- [Work instruction]: Without pictures, retype the following entries exactly.

☆ ☆ ☆ ☆

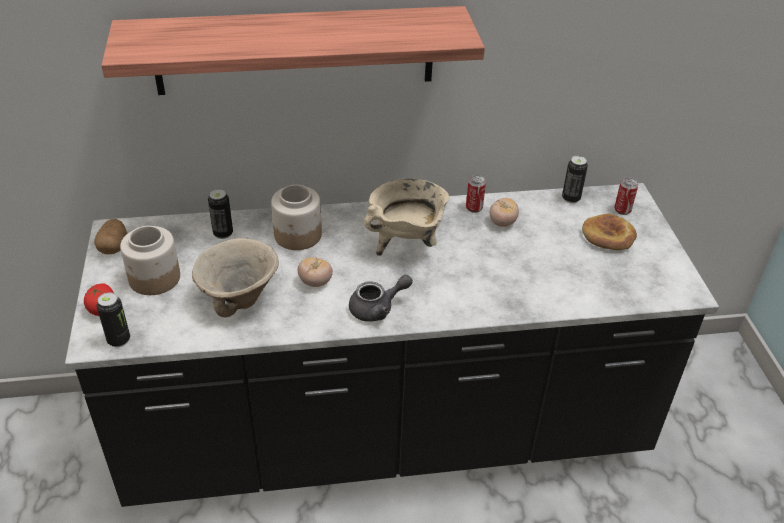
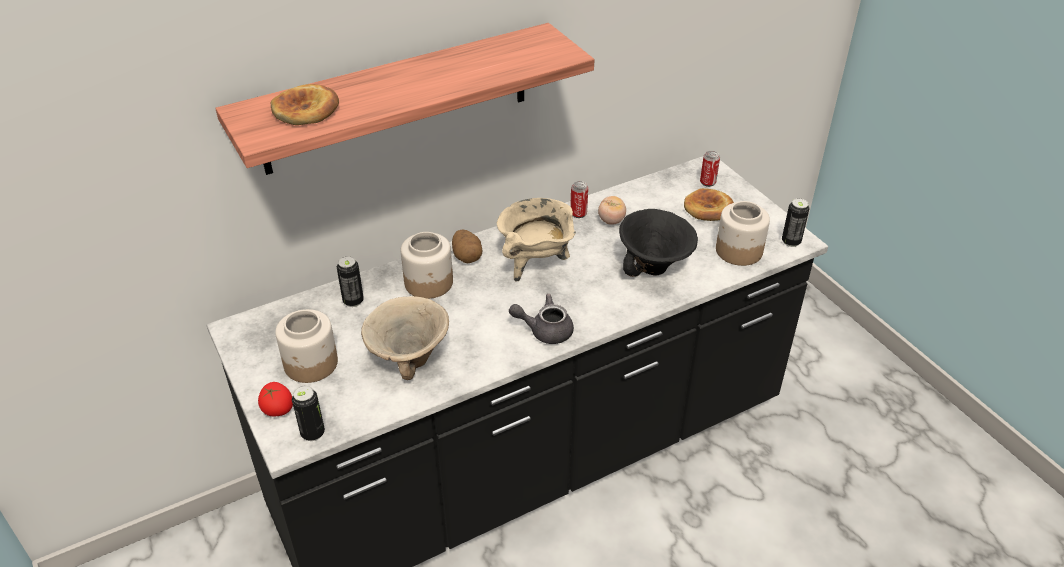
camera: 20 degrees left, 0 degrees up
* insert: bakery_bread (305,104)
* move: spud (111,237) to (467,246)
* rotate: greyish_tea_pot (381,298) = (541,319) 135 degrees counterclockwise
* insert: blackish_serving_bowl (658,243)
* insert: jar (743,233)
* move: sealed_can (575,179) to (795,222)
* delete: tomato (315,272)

☆ ☆ ☆ ☆

- [Solved exercise]:
camera: 20 degrees left, 0 degrees up
* insert: bakery_bread (305,104)
* move: spud (111,237) to (467,246)
* rotate: greyish_tea_pot (381,298) = (541,319) 135 degrees counterclockwise
* insert: blackish_serving_bowl (658,243)
* insert: jar (743,233)
* move: sealed_can (575,179) to (795,222)
* delete: tomato (315,272)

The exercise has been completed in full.